ちなみに、「月間31日のうちの特定の日」の場合は、いわゆる「毎月10日がキャンペーンデーです!」みたいなものが該当するんだろう。ただ、「記念日」とは呼びにくい印象になるかな。さらに変質的なやつだと「5のつく日キャンペーンデー」といった区切りも想定される。

「記念時」(例えば「毎日14時をお祝いの時間としましょう」)が成立させられなさそうなのは、なんというか、心理的な問題だ。毎日毎日同じ時間にお祝いしていたらきっと飽きる。祝う気分ではなくなるだろう。それなりの距離、幅、空白、「ひさしぶり」らしさがないと、祝いという"ハレ"の空間を現出させられないのかなとは思った。記念も祝いも日常化したらおしまいだ。というか、日常から離れるためのあえて区切っているのに台無しだ。「ひさしぶり」と思えなければ、意味がなくて続かない。盛りあがらない。そういう意味でいえば、「記念時」がないのは、人間の能力のせいなのだと思う。人間がどれくらいたてば「ひさしぶり」と思えるかに左右されている。だいたい365日くらいたつと「ひさしぶり」と思いやすくなってくるんだろうとも言える。

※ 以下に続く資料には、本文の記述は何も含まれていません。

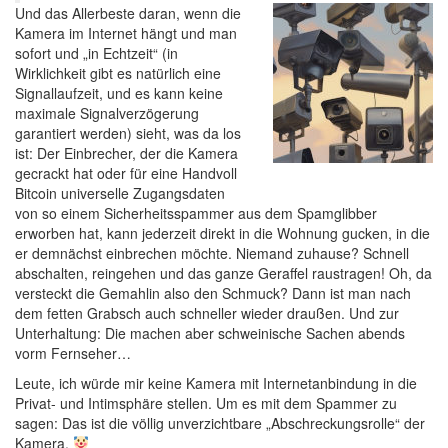
Und das Allerbeste daran, wenn die
Kamera im Internet hängt und man
sofort und „in Echtzeit“ (in
Wirklichkeit gibt es natürlich eine
Signallaufzeit, und es kann keine
maximale Signalverzögerung
garantiert werden) sieht, was da los
ist: Der Einbrecher, der die Kamera
gecrackt hat oder für eine Handvoll
Bitcoin universelle Zugangsdaten
von so einem Sicherheitsspammer aus dem Spamglibber
erworben hat, kann jederzeit direkt in die Wohnung gucken, in die
er demnächst einbrechen möchte. Niemand zuhause? Schnell
abschalten, reingehen und das ganze Geraffel raustragen! Oh, da
versteckt die Gemahlin also den Schmuck? Dann ist man nach
dem fetten Grabsch auch schneller wieder draußen. Und zur
Unterhaltung: Die machen aber schweinische Sachen abends
vorm Fernseher…
Leute, ich würde mir keine Kamera mit Internetanbindung in die
Privat- und Intimsphäre stellen. Um es mit dem Spammer zu
sagen: Das ist die völlig unverzichtbare „Abschreckungsrolle“ der
Kamera.
‍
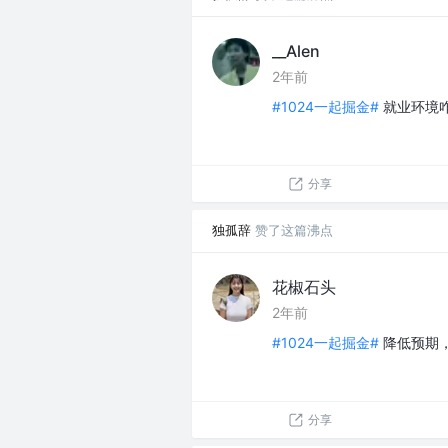
__Alen
2年前
#1024一起掘金#
就业环境咋
分享
独孤辞
赞了这篇沸点
花椒石头
2年前
#1024一起掘金#
降低预期
分享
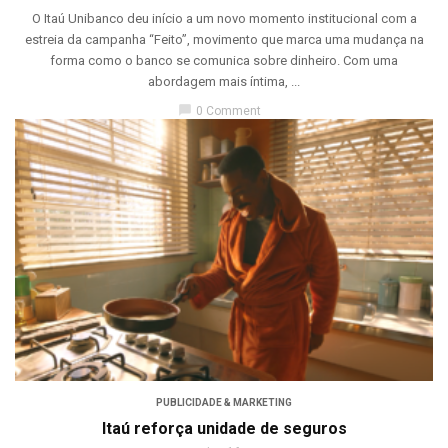
O Itaú Unibanco deu início a um novo momento institucional com a
estreia da campanha “Feito”, movimento que marca uma mudança na
forma como o banco se comunica sobre dinheiro. Com uma
abordagem mais íntima, ...
chat_bubble
0 Comment
PUBLICIDADE & MARKETING
Itaú reforça unidade de seguros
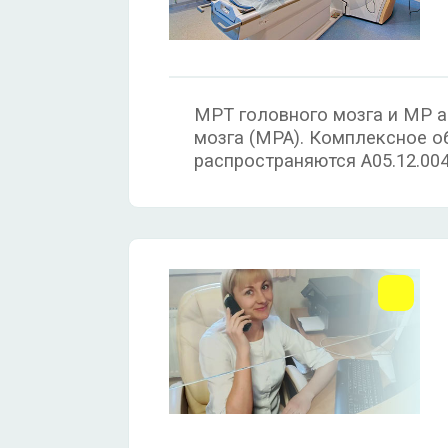
МРТ головного мозга и MP а
мозга (MPA). Комплексное о
распространяются A05.12.00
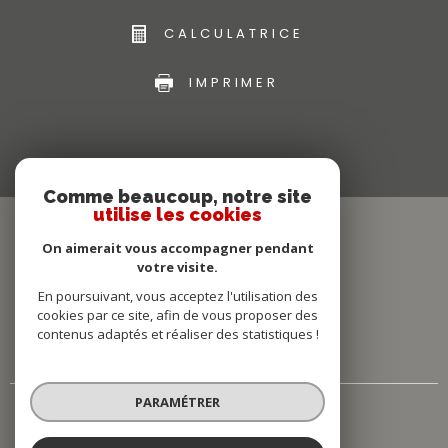
CALCULATRICE
IMPRIMER
Comme beaucoup, notre site
utilise les cookies
On aimerait vous accompagner pendant
votre visite.
En poursuivant, vous acceptez l'utilisation des
cookies par ce site, afin de vous proposer des
contenus adaptés et réaliser des statistiques !
PARAMÉTRER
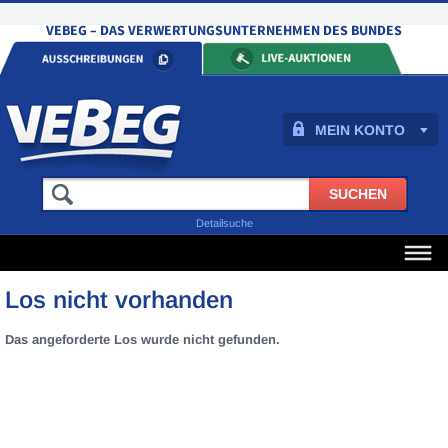
MEIN KONTO
Detailsuche
Los nicht vorhanden
Das angeforderte Los wurde nicht gefunden.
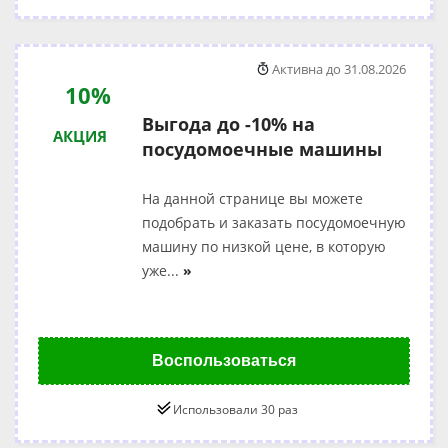
Активна до 31.08.2026
10%
Выгода до -10% на
АКЦИЯ
посудомоечные машины
На данной странице вы можете
подобрать и заказать посудомоечную
машину по низкой цене, в которую
уже
...
»
Воспользоваться
Использовали 30 раз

記念日がその背景として「月間ベース」ではなく「年間ベース」を(なぜか)採用しているように、もし記念時を設定する場合においても、わざわざ「日間ベース」にする必要はないはずだよな~、とも思った。「年間ベース」を採用して、一年のうちのある一日のある時刻だけを記念時として設定することは、別にあったってよい。実際、特定の日の特定の時刻に黙祷を捧げるようなおこないはあるから、それがそういうものだろう。

記念の木曜日

祝い事のある木曜日だった。「記念」という言葉を丁寧に見つめたことがなかったため意識した。意味合いとしては「念に記す」でよさそうだ。「あることをいつまでも心に留めて忘れないこと」という説明も見かけた。なるほどね。記念碑的なイメージがむしろ適切になってくるのかな。「その日のことを心に刻む」「忘れないよう打ち立てる」といった形状だ。そういう視点で言えば、「記念日」という言葉には二つの側面があるんだな、とも思った。「記念碑」のような振り返りのためのものと、実際の「その日」だ。ある日の象徴とある日そのもの(その日にあったこと)。説明がうまくできていない気がするけど、たとえば誕生日において、「誕生日」を祝うか、「誕生」を祝うか、ふたつの目線があるよなあと思う。